On Tue, May 25, 2021 at 5:29 PM Steven D'Aprano <[email protected]> wrote:
> Here's a counter-proposal: we have a special symbol which is transformed
> at compile-time to the left hand assignment target as a string. Let's
> say we make that special expression `@@` or the googly-eyes symbol.
This is sounding promising. I'm liking this.
> Then:
>
> RED = @@
> # transforms to `RED = 'RED'`
>
> GREEN = "dark " + @@.lower()
> # transforms to `GREEN = "dark " + 'GREEN'.lower()`
>
> myclass = type(@@, bases, namespace)
> # transforms to `myclass = type('myclass', bases, namespace)`
>
> # Not all functions expect the name as first argument.
> result = function(arg, value, @@)
> # transforms to `result = function(arg, value, 'result')`
Decent.
> If there's no target, it resolves to None:
>
> print(@@) # print(None)
>
> or if people prefer a SyntaxError, I'm okay with that too.
Bikesheddable. I'd be inclined to go with SyntaxError, and make @@ a
syntactic construct that is inherently part of the assignment; that
way, there's no confusion in other contexts. No big deal either way.
> Targets aren't limited to a single bare name.
>
> spam.eggs = @@
> # spam.eggs = 'spam.eggs'
>
> mylist[2] = @@
> # mylist[2] = 'mylist[2]'
What about:
mylist[ 2 ] = @@
? I'm inclined to say that the assignment target is reconstructed from
the AST, in order to make it consistent (so this would also assign the
string 'mylist[2]'). But, again, bikesheddable.

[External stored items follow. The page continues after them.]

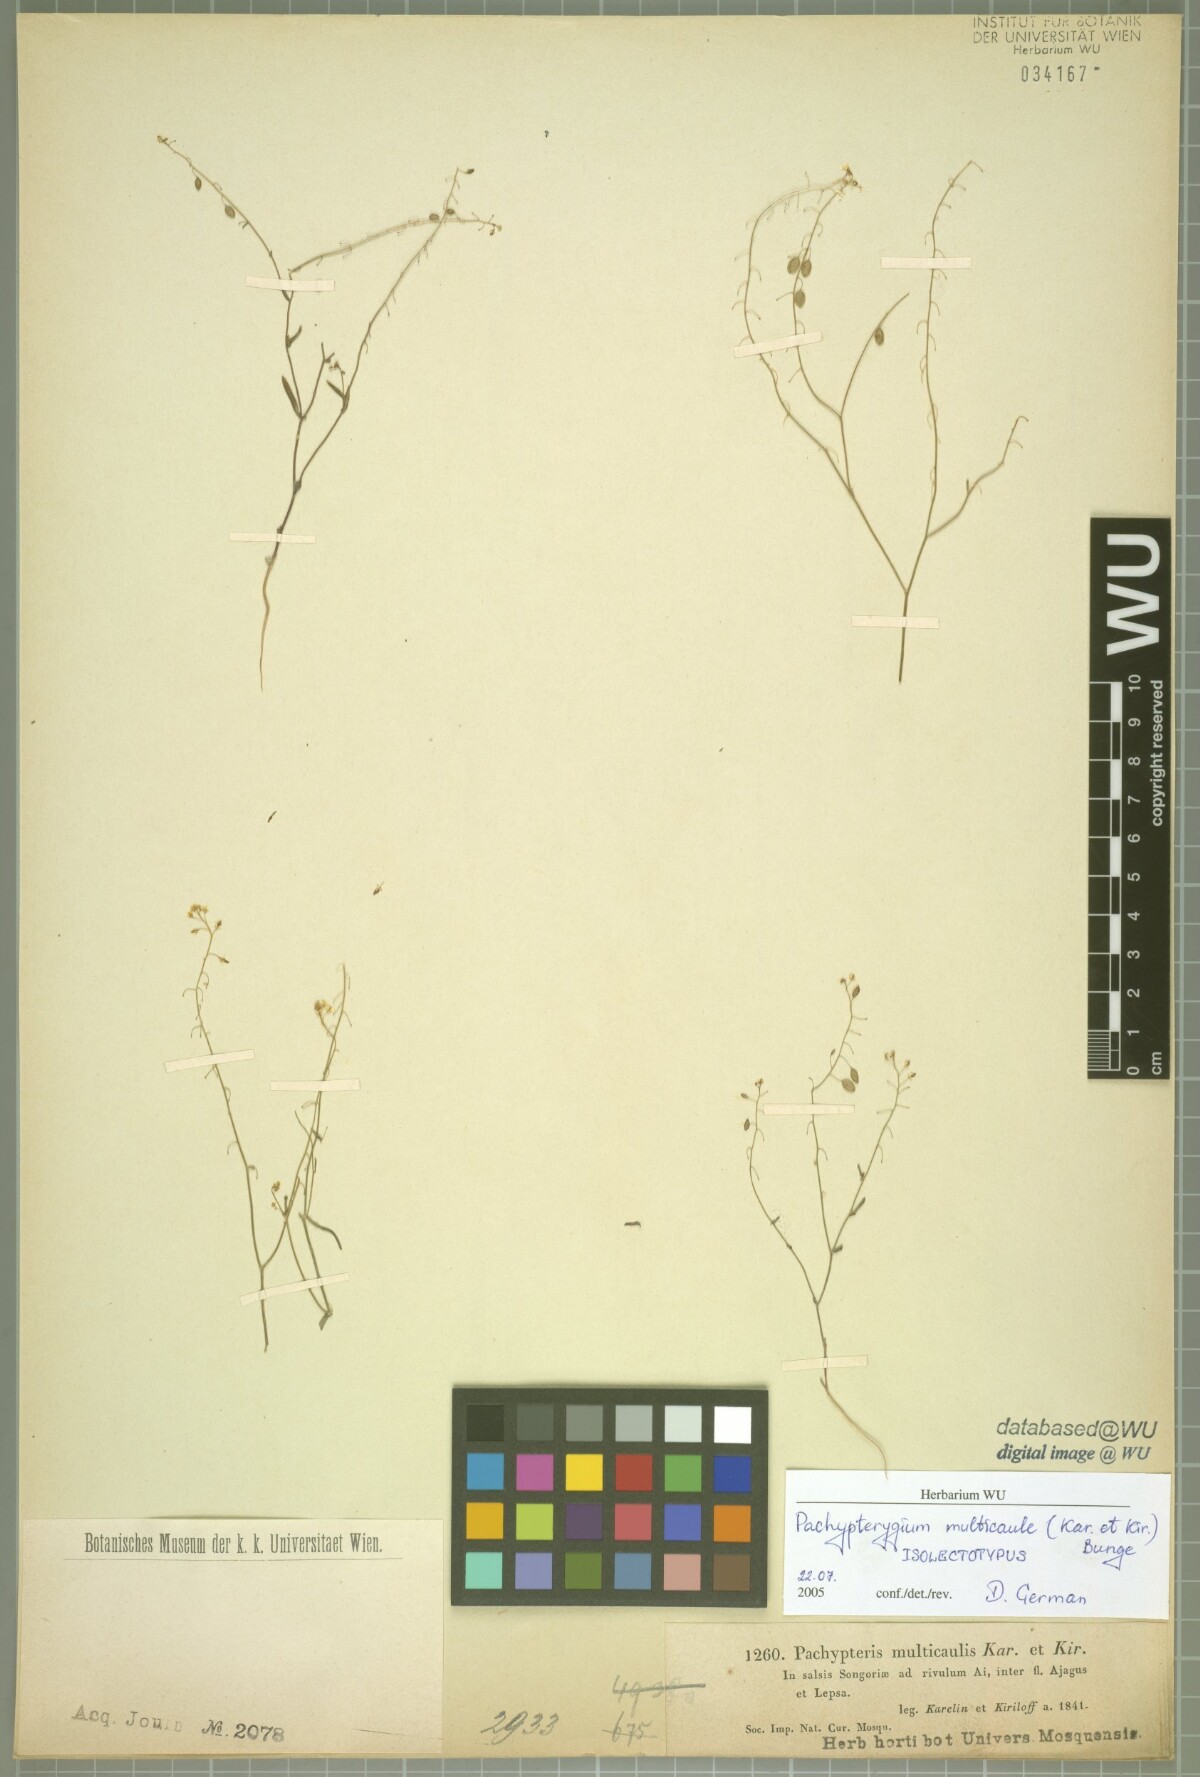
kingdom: Plantae
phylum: Tracheophyta
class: Magnoliopsida
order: Brassicales
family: Brassicaceae
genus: Isatis
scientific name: Isatis multicaulis
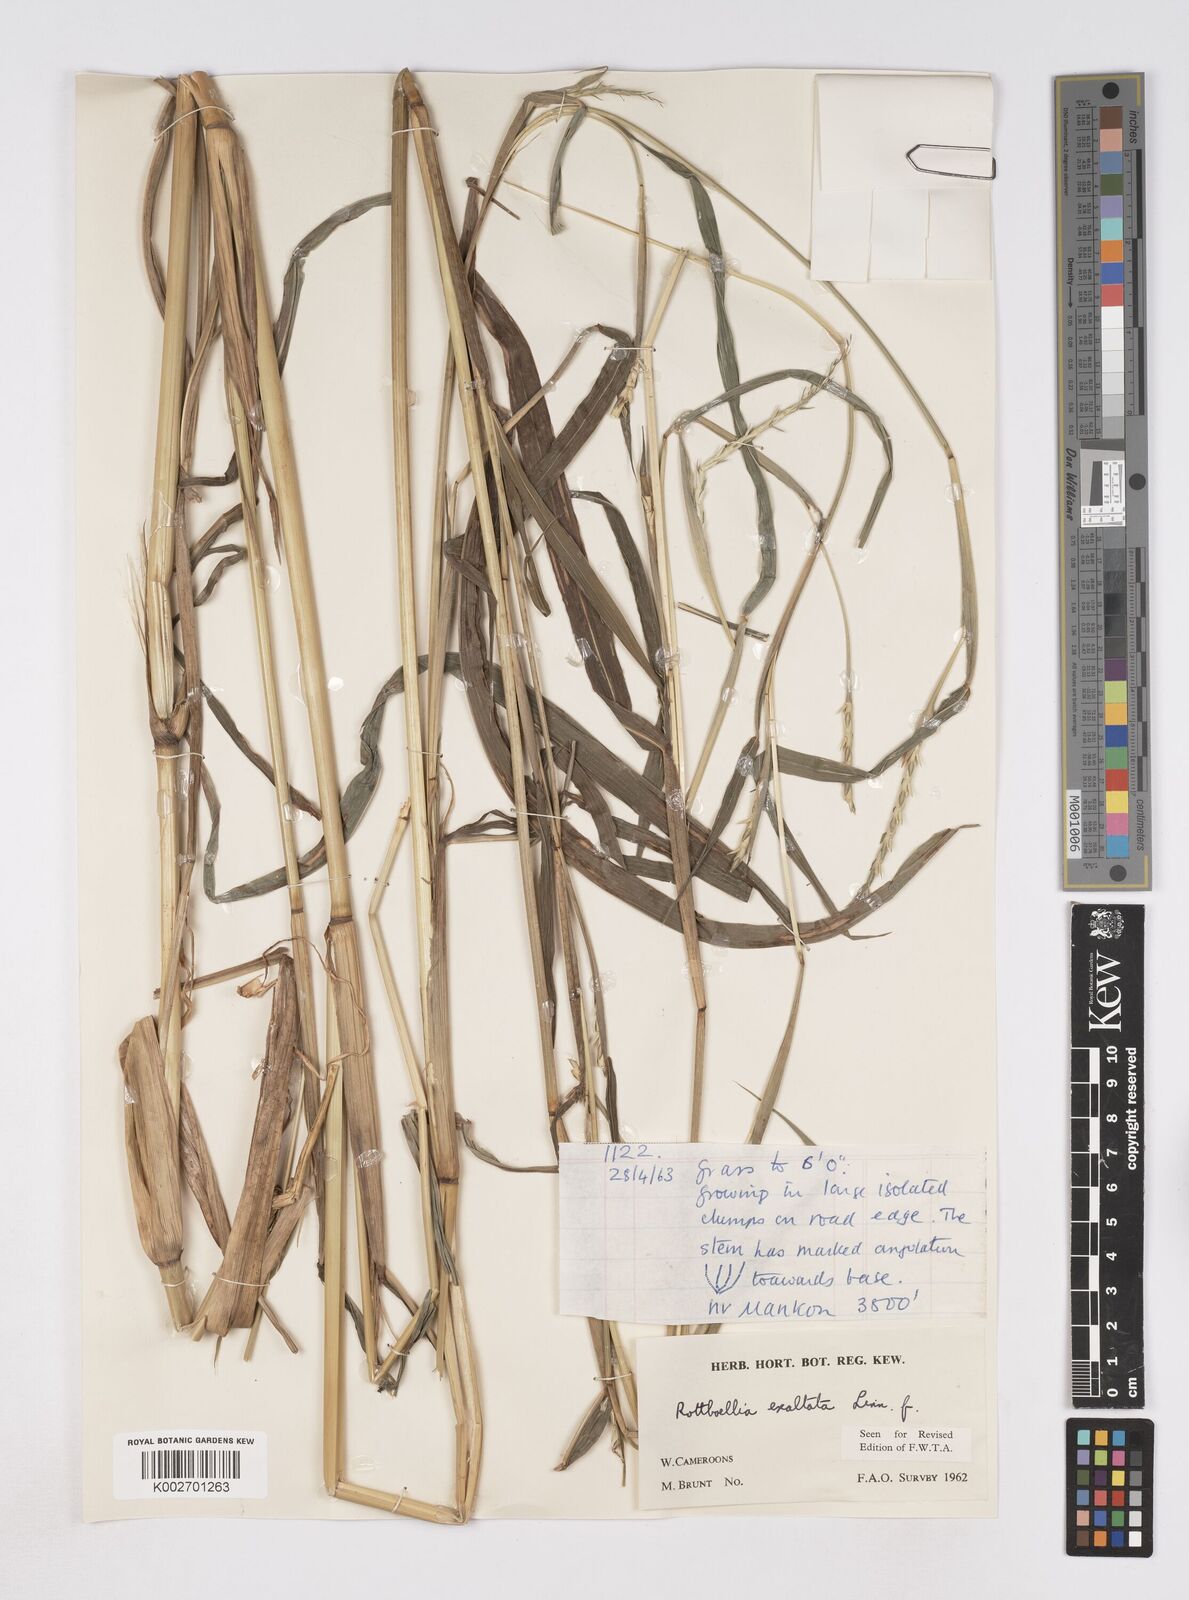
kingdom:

> If the key or index is not known at compile-time, it is a syntax error:
>
> mylist[getindex()] = @@ # SyntaxError
Also bikesheddable; I'd actually say that this should assign the
string 'mylist[getindex()]', regardless of the value returned by
getindex.
> Chained assignments transform to a tuple of target names:
>
> spam = eggs = cheese = func(arg, @@)
> # spam = eggs = cheese = func(arg, ('spam', 'eggs', 'cheese'))
Hmm. Everything else gives you a single string, this one doesn't. I'd
actually be inclined to switch around this one and the next one...
> Sequence unpacking assignment gets transformed as a single
> comma-seperated string:
>
> spam.eggs, foo, *bar = func(arg, @@)
> # spam.eggs, foo, *bar = func(arg, ('spam.eggs,foo,*bar'))
... so that assigning the same thing to multiple names gives you a
space-separated string (or equals-separated, "spam=eggs=cheese"), but
unpacking gives you a tuple of targets, since it then nicely parallels
the result it's expecting from the function. That would mean that:
# This assigns a single string to them all eg "spam eggs cheese"
spam = eggs = cheese = @@
# This assigns a string to each one:
spam, eggs, cheese = @@
# and is equivalent to:
spam = @@; eggs = @@; cheese = @@
> Target resolution is performed at compile-time, not runtime. There's no
> global variable called "@@". That means that this won't work:
>
> code = compile("type(@@, bases, namespaces)", '', 'single')
> # above transforms to `type(None, bases, namespace)`
> myclass = eval(code)
>
> But I think that restriction is fine.
>
Absolutely.
This has the same sort of value as the C preprocessor stringification
operator. It's incredibly handy in making self-referential statements.
Python has places where that happens by magic (class and function
definitions), but if you want to create your own function that gets
the same benefit.... well.... there's __set_name__ if your thing gets
put into a class, but otherwise you have to repeat the name.
Questions:
1) Is this restricted to the "=" assignment operator, or will other
operators trigger this too?
x += f(@@) # ?
if x := f(@@): # ?
2) What about other forms of assignment?
for spam in foo(@@): # ?
with open(@@ + ".json") as config: # ?
from sys import @@ as argv # okay that's just stupid
3) Is this a string literal, or a magic token that happens to evaluate
as a string?
x = @@ ".json" # Legal if @@ is a string literal
No wrong answers. (Well, unless you say "tomato". That is a very wrong
answer to a yes/no question.)
I'm liking this. It might mean that class syntax and decorator abuse
become less necessary as ways to get around name duplication.